Data supplied:
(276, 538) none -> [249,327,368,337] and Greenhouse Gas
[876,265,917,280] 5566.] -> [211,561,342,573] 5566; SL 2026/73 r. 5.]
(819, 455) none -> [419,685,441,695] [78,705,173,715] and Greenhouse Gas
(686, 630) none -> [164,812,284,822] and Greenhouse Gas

---

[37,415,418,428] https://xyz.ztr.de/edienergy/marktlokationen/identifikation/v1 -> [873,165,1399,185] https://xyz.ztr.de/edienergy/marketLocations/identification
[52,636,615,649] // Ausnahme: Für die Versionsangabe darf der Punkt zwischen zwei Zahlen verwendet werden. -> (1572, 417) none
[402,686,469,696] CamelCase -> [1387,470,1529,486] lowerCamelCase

Required action:
Every line above that holds the word "Greenhouse" should be copied out.

Response below:
(276, 538) none -> [249,327,368,337] and Greenhouse Gas
(819, 455) none -> [419,685,441,695] [78,705,173,715] and Greenhouse Gas
(686, 630) none -> [164,812,284,822] and Greenhouse Gas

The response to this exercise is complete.